__ASSIGNMENT__.
Work through the data below and give the number of lines holding "yellow", nothing more.

......

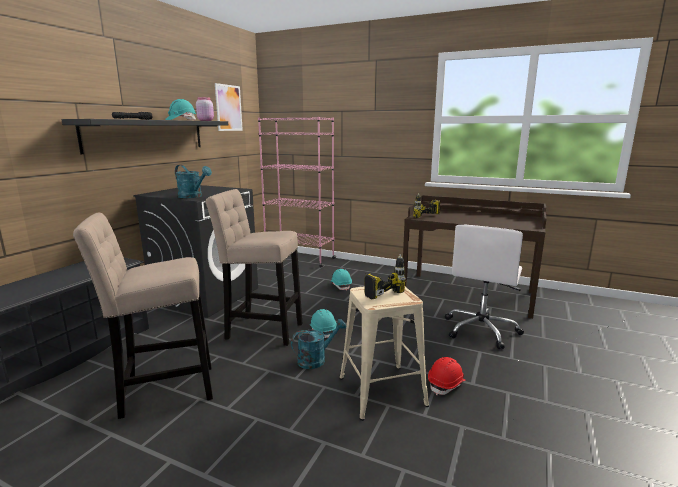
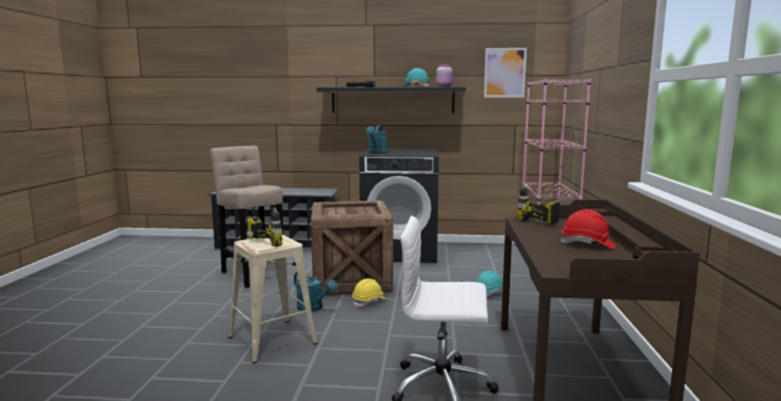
camera: 70 degrees right, 5 degrees down
beige stool [206,189,303,346] -> crate [311,200,393,295]
turquoise hard hat [310,309,337,338] -> yellow hard hat [352,278,385,307]
red hard hat [428,357,466,395] -> red hard hat moved to [560,209,616,249]

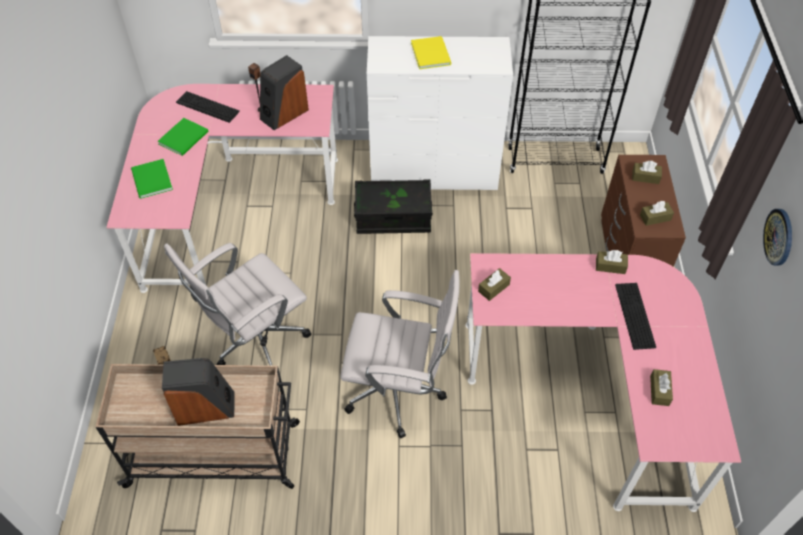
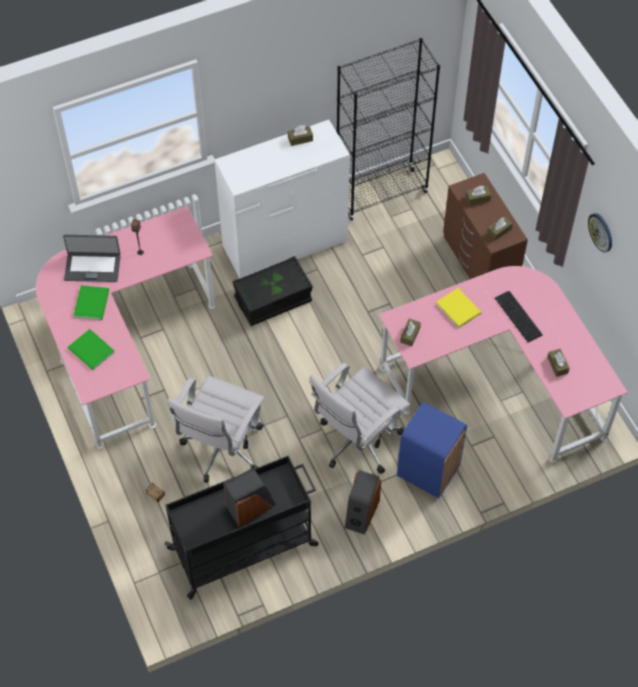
camera: 25 degrees left, 5 degrees up
beige cart [95,364,300,489] -> black cart [164,456,319,599]
keyboard [176,91,240,123] -> laptop [63,235,120,282]
speaker [260,55,309,130] -> speaker moved to [345,470,381,535]
white office chair [340,270,460,439] -> white office chair turned 150 degrees clockwise [309,363,410,474]
yellow book [411,36,451,69] -> yellow book moved to [436,288,482,328]
brown tissue box [596,250,628,274] -> brown tissue box moved to [288,125,313,146]
none -> blue trash can [397,402,467,498]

......

__SOLVED EXERCISE__.
2